Dataset entries ->
• • •

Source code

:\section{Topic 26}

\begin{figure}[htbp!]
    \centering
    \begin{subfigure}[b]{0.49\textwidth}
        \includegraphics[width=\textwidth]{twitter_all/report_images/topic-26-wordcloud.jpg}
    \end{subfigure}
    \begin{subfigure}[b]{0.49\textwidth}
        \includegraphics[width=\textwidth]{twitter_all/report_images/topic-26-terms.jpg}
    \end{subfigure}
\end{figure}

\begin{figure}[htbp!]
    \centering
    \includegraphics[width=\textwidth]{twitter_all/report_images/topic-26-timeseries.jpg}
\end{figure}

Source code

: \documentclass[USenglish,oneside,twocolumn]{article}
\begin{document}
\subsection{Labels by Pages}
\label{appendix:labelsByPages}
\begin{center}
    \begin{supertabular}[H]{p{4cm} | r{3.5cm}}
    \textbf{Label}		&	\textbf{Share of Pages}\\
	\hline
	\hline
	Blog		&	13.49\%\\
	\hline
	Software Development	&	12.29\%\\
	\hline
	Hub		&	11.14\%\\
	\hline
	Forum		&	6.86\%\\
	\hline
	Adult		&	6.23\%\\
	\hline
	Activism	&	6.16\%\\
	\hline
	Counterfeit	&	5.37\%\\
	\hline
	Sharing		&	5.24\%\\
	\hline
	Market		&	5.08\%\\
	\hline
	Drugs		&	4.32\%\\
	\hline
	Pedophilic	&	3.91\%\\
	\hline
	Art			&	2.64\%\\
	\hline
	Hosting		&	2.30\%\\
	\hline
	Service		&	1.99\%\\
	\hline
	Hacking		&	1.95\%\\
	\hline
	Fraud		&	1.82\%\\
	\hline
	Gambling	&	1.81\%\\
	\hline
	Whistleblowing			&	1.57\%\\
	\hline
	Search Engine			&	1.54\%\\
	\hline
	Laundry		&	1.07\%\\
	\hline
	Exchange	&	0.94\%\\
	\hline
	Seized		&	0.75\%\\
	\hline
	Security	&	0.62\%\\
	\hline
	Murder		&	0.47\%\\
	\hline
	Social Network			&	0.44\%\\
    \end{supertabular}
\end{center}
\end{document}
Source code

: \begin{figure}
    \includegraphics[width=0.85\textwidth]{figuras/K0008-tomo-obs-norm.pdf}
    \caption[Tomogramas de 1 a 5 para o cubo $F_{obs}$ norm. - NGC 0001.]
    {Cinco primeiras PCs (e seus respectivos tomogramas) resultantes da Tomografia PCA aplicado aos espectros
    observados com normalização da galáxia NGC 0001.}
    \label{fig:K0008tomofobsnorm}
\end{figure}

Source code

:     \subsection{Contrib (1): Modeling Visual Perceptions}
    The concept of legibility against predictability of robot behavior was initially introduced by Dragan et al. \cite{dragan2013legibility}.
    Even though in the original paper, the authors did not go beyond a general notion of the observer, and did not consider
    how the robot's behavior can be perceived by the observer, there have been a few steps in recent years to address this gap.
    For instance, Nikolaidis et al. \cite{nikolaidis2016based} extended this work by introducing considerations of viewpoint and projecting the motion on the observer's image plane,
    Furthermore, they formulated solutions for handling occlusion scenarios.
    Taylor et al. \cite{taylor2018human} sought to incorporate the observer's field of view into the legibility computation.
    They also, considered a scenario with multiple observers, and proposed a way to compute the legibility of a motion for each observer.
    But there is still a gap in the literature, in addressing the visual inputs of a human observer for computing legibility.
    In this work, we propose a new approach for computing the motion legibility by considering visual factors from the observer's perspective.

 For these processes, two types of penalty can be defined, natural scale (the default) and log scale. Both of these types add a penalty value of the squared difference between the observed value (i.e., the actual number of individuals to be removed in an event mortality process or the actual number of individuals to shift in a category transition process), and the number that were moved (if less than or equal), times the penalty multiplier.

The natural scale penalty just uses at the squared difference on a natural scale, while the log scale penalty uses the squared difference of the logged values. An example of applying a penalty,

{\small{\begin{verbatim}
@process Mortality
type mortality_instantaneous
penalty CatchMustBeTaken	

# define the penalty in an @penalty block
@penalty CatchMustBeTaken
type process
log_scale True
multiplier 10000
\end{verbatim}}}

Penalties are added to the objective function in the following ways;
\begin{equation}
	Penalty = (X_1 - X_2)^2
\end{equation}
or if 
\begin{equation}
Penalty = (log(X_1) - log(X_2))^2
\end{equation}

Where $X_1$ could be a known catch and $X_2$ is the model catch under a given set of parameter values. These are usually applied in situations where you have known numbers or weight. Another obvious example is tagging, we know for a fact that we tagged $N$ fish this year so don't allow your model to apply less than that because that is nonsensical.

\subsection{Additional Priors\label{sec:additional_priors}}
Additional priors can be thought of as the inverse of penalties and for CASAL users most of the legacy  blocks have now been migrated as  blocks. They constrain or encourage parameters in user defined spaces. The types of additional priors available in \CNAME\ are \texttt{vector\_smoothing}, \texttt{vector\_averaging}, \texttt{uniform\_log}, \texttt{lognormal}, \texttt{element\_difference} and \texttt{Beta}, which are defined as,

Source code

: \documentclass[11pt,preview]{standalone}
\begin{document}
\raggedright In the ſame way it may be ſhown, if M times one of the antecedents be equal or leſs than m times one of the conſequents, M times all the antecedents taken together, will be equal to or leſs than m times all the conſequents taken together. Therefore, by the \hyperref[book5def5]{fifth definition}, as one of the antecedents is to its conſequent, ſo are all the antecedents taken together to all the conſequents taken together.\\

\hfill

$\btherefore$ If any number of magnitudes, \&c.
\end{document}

• • •

Assigned task -> Retype each entry exactly, missing none.

Output of the exercise ->
Source code

:\section{Topic 26}

\begin{figure}[htbp!]
    \centering
    \begin{subfigure}[b]{0.49\textwidth}
        \includegraphics[width=\textwidth]{twitter_all/report_images/topic-26-wordcloud.jpg}
    \end{subfigure}
    \begin{subfigure}[b]{0.49\textwidth}
        \includegraphics[width=\textwidth]{twitter_all/report_images/topic-26-terms.jpg}
    \end{subfigure}
\end{figure}

\begin{figure}[htbp!]
    \centering
    \includegraphics[width=\textwidth]{twitter_all/report_images/topic-26-timeseries.jpg}
\end{figure}

Source code

: \documentclass[USenglish,oneside,twocolumn]{article}
\begin{document}
\subsection{Labels by Pages}
\label{appendix:labelsByPages}
\begin{center}
    \begin{supertabular}[H]{p{4cm} | r{3.5cm}}
    \textbf{Label}		&	\textbf{Share of Pages}\\
	\hline
	\hline
	Blog		&	13.49\%\\
	\hline
	Software Development	&	12.29\%\\
	\hline
	Hub		&	11.14\%\\
	\hline
	Forum		&	6.86\%\\
	\hline
	Adult		&	6.23\%\\
	\hline
	Activism	&	6.16\%\\
	\hline
	Counterfeit	&	5.37\%\\
	\hline
	Sharing		&	5.24\%\\
	\hline
	Market		&	5.08\%\\
	\hline
	Drugs		&	4.32\%\\
	\hline
	Pedophilic	&	3.91\%\\
	\hline
	Art			&	2.64\%\\
	\hline
	Hosting		&	2.30\%\\
	\hline
	Service		&	1.99\%\\
	\hline
	Hacking		&	1.95\%\\
	\hline
	Fraud		&	1.82\%\\
	\hline
	Gambling	&	1.81\%\\
	\hline
	Whistleblowing			&	1.57\%\\
	\hline
	Search Engine			&	1.54\%\\
	\hline
	Laundry		&	1.07\%\\
	\hline
	Exchange	&	0.94\%\\
	\hline
	Seized		&	0.75\%\\
	\hline
	Security	&	0.62\%\\
	\hline
	Murder		&	0.47\%\\
	\hline
	Social Network			&	0.44\%\\
    \end{supertabular}
\end{center}
\end{document}
Source code

: \begin{figure}
    \includegraphics[width=0.85\textwidth]{figuras/K0008-tomo-obs-norm.pdf}
    \caption[Tomogramas de 1 a 5 para o cubo $F_{obs}$ norm. - NGC 0001.]
    {Cinco primeiras PCs (e seus respectivos tomogramas) resultantes da Tomografia PCA aplicado aos espectros
    observados com normalização da galáxia NGC 0001.}
    \label{fig:K0008tomofobsnorm}
\end{figure}

Source code

:     \subsection{Contrib (1): Modeling Visual Perceptions}
    The concept of legibility against predictability of robot behavior was initially introduced by Dragan et al. \cite{dragan2013legibility}.
    Even though in the original paper, the authors did not go beyond a general notion of the observer, and did not consider
    how the robot's behavior can be perceived by the observer, there have been a few steps in recent years to address this gap.
    For instance, Nikolaidis et al. \cite{nikolaidis2016based} extended this work by introducing considerations of viewpoint and projecting the motion on the observer's image plane,
    Furthermore, they formulated solutions for handling occlusion scenarios.
    Taylor et al. \cite{taylor2018human} sought to incorporate the observer's field of view into the legibility computation.
    They also, considered a scenario with multiple observers, and proposed a way to compute the legibility of a motion for each observer.
    But there is still a gap in the literature, in addressing the visual inputs of a human observer for computing legibility.
    In this work, we propose a new approach for computing the motion legibility by considering visual factors from the observer's perspective.

 For these processes, two types of penalty can be defined, natural scale (the default) and log scale. Both of these types add a penalty value of the squared difference between the observed value (i.e., the actual number of individuals to be removed in an event mortality process or the actual number of individuals to shift in a category transition process), and the number that were moved (if less than or equal), times the penalty multiplier.

The natural scale penalty just uses at the squared difference on a natural scale, while the log scale penalty uses the squared difference of the logged values. An example of applying a penalty,

{\small{\begin{verbatim}
@process Mortality
type mortality_instantaneous
penalty CatchMustBeTaken	

# define the penalty in an @penalty block
@penalty CatchMustBeTaken
type process
log_scale True
multiplier 10000
\end{verbatim}}}

Penalties are added to the objective function in the following ways;
\begin{equation}
	Penalty = (X_1 - X_2)^2
\end{equation}
or if 
\begin{equation}
Penalty = (log(X_1) - log(X_2))^2
\end{equation}

Where $X_1$ could be a known catch and $X_2$ is the model catch under a given set of parameter values. These are usually applied in situations where you have known numbers or weight. Another obvious example is tagging, we know for a fact that we tagged $N$ fish this year so don't allow your model to apply less than that because that is nonsensical.

\subsection{Additional Priors\label{sec:additional_priors}}
Additional priors can be thought of as the inverse of penalties and for CASAL users most of the legacy  blocks have now been migrated as  blocks. They constrain or encourage parameters in user defined spaces. The types of additional priors available in \CNAME\ are \texttt{vector\_smoothing}, \texttt{vector\_averaging}, \texttt{uniform\_log}, \texttt{lognormal}, \texttt{element\_difference} and \texttt{Beta}, which are defined as,

Source code

: \documentclass[11pt,preview]{standalone}
\begin{document}
\raggedright In the ſame way it may be ſhown, if M times one of the antecedents be equal or leſs than m times one of the conſequents, M times all the antecedents taken together, will be equal to or leſs than m times all the conſequents taken together. Therefore, by the \hyperref[book5def5]{fifth definition}, as one of the antecedents is to its conſequent, ſo are all the antecedents taken together to all the conſequents taken together.\\

\hfill

$\btherefore$ If any number of magnitudes, \&c.
\end{document}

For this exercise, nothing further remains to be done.